The influential sister of North Korean leader Kim Jong Un called South Korea’s defense minister a “scum-like guy” for talking about preemptive strikes on the North, warning Sunday that the South may face “a serious threat.”

Kim Yo Jong’s statement came amid heightened tensions between the rival Koreas over the North’s spate of weapons tests this year, including its first intercontinental ballistic missile launch in more than four years.

The ICBM test that broke North Korea’s four-year moratorium on big weapons tests was a huge embarrassment to South Korea’s liberal President Moon Jae-in, who has pushed hard to achieve greater reconciliation between the countries and find a peaceful resolution to the North Korean nuclear crisis.

During a visit to the country's strategic missile command on Friday, South Korean Defense Minister Suh Wook said that South Korea has the ability and readiness to launch precision strikes on North Korea if it detects the North intends to fire missiles at South Korea. Seoul has long maintained such a preemptive military strategy to cope with North Korea’s growing missile and nuclear threats, but it was still highly unusual for a senior Seoul official under the Moon administration to publicly discuss it.
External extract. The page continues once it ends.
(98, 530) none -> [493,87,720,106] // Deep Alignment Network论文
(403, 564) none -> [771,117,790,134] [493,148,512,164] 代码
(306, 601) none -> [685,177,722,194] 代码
On Sunday, Kim’s sister, Kim Yo Jong, issued blistering rhetoric directed at Suh and threats toward Seoul.

“The senseless and scum-like guy dare mention a ‘preemptive strike’ at a nuclear weapons state,” Kim Yo Jong said in a statement carried by state media. “South Korea may face a serious threat owing to the reckless remarks made by its defense minister.”

“South Korea should discipline itself if it wants to stave off disaster,” she said.
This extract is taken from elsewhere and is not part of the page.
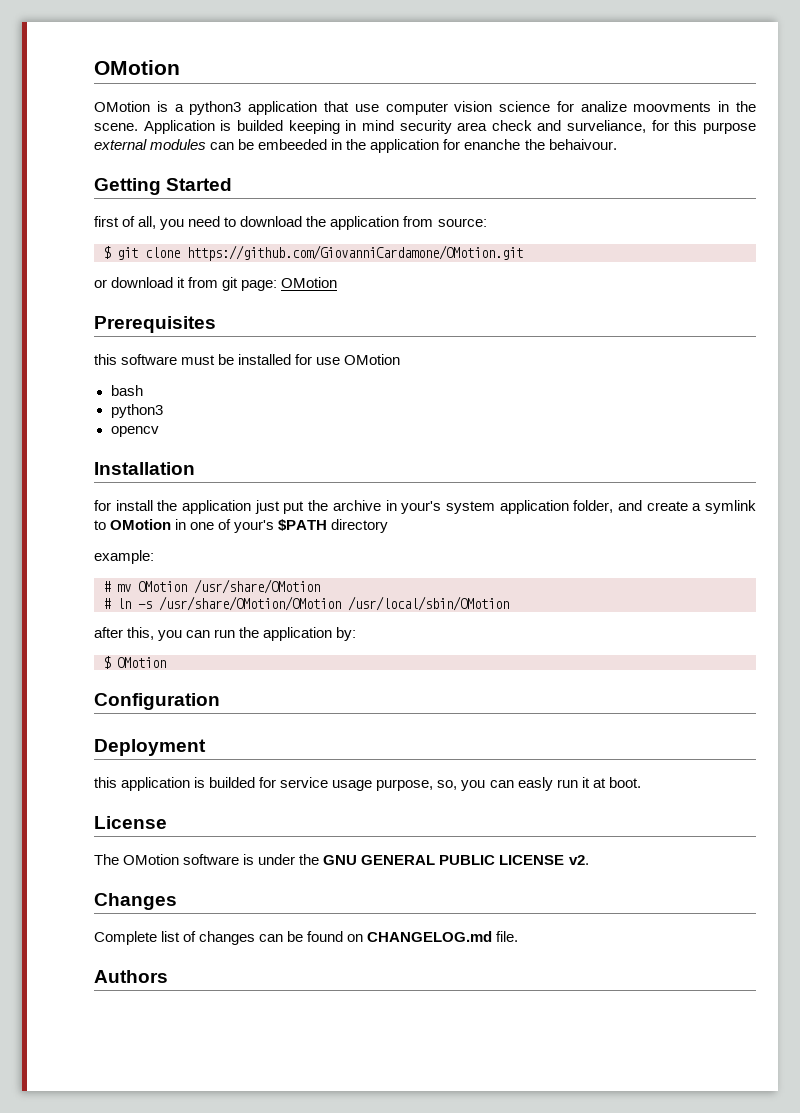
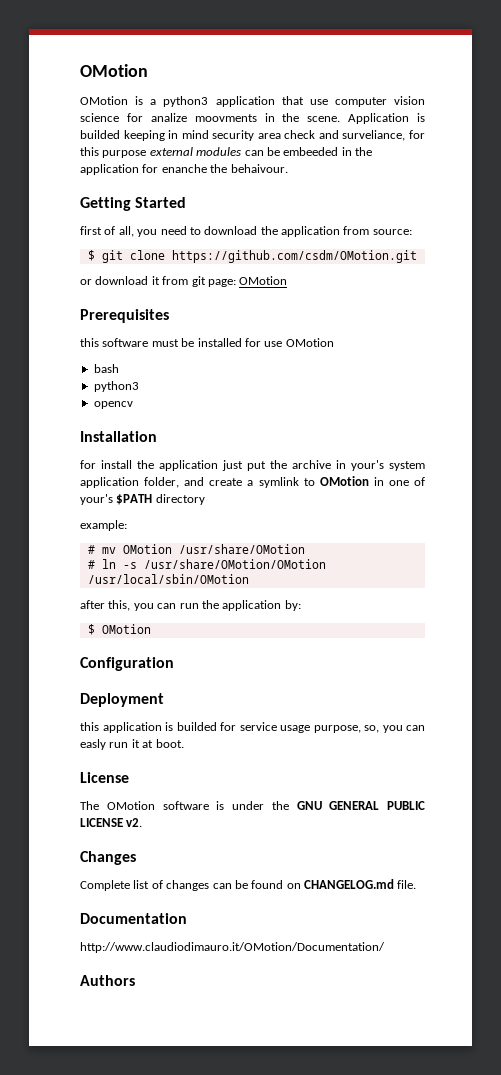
[187,245,523,261] https://github.com/GiovanniCardamone/OMotion.git -> [171,250,417,263] https://github.com/csdm/OMotion.git
(519, 936) none -> [80,913,187,924] [80,942,385,953] // Documentation // http://www.claudiodimauro.it/OMotion/Documentation/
Kim Yo Jong, a senior official in the North’s ruling Workers’ Party, is in charge of relations with Seoul and Washington. South Korea’s spy service says she is the North’s No. 2 official behind her brother.

Pak Jong Chon, a secretary in the Workers’ Party’s central committee, separately warned that “any slight misjudgment and ill statement rattling the other party under the present situation” may trigger “a dangerous conflict and a full-blown war.”
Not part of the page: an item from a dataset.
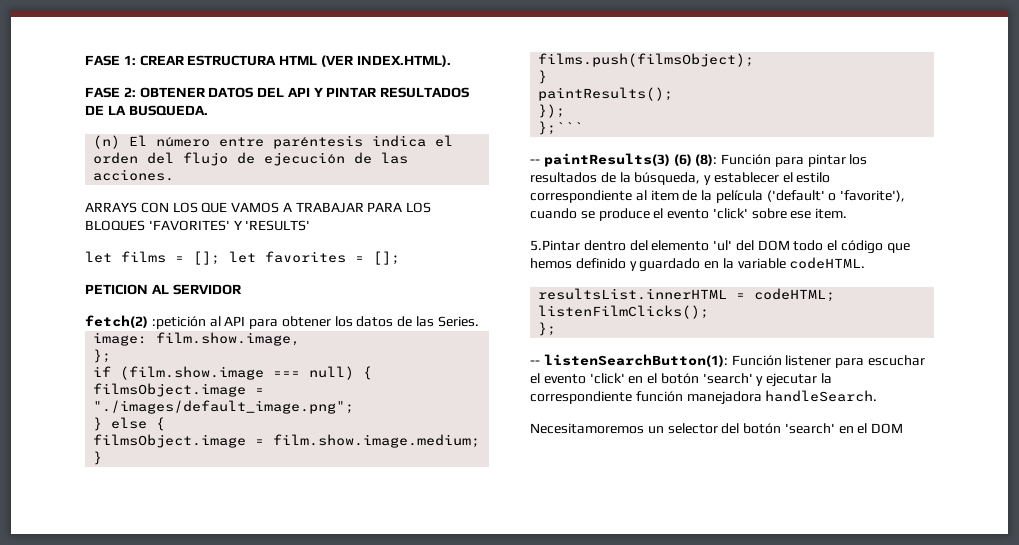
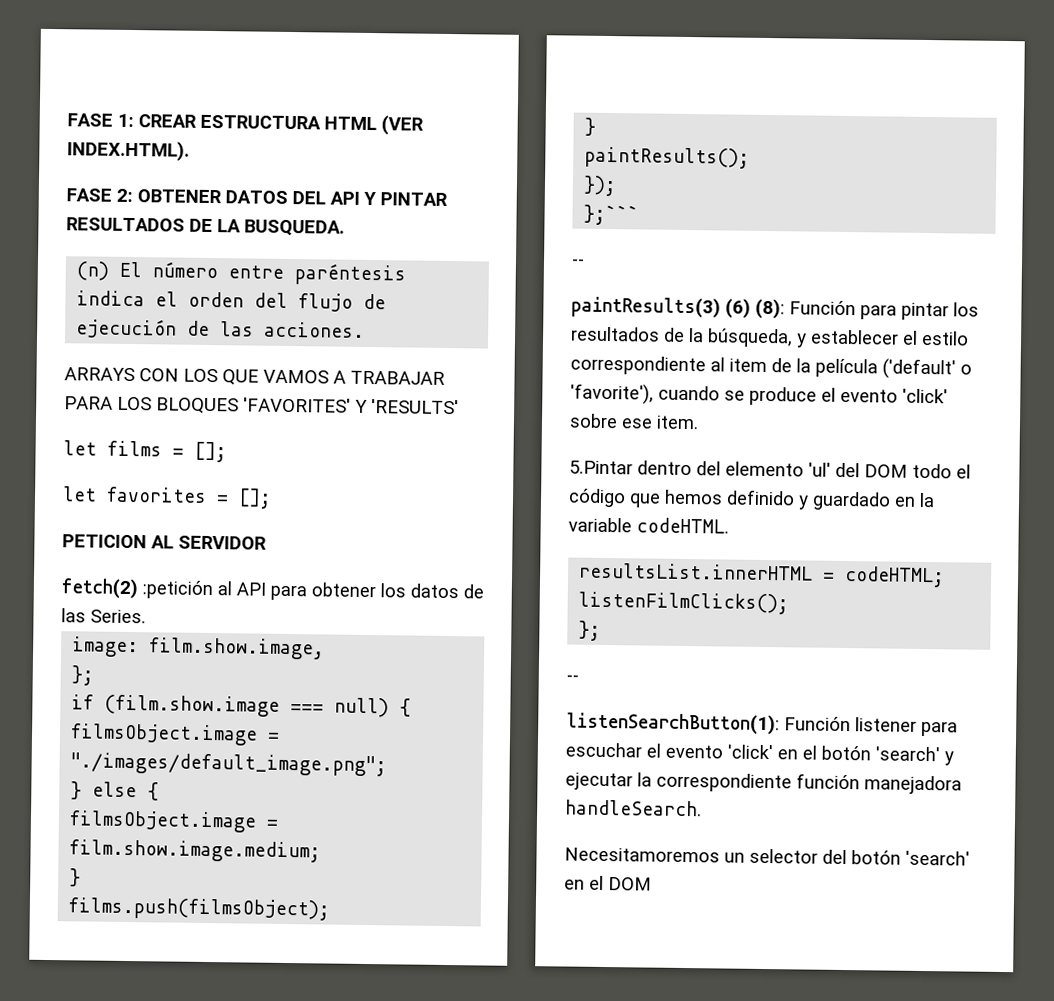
(220, 258) none -> (227, 452) //
(540, 161) none -> (585, 262) //
(540, 362) none -> (579, 678) //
Pak said North Korea will “mercilessly direct military force into destroying major targets in Seoul and the South Korean army” if South Korea preemptively attacks North Korea.

Relations between the Koreas briefly flourished in 2018 after North Korea abruptly reached out to South Korea and the United States and expressed its willingness to put its nuclear program on the bargaining table. At the time, Kim Yo Jong visited South Korea to attend the opening ceremony of the Winter Olympics and conveyed her brother’s invitation for Moon to visit the North. Kim Jong Un and Moon eventually met three times in 2018.

But North Korea turned a colder shoulder on Moon and cut off ties with South Korea after its broader diplomacy with the United States collapsed in 2019 due to disputes over U.S.-led economic sanctions on the North.

The United States has urged North Korea to return to talks without preconditions, but the North has rejected such an overture saying the U.S. must first drop its hostility toward it. Kim Jong Un has repeatedly vowed to expand his nuclear arsenal as a diplomatic stalemate with Washington continues.

Some experts say the North’s recent missile tests were meant to perfect its weapons technology, boost its leverage in future negotiations with the U.S. and secure stronger internal loyalty. They say North Korea could soon conduct another ICBM launch, a launch of a satellite-carrying rocket or a test of a nuclear device in coming weeks.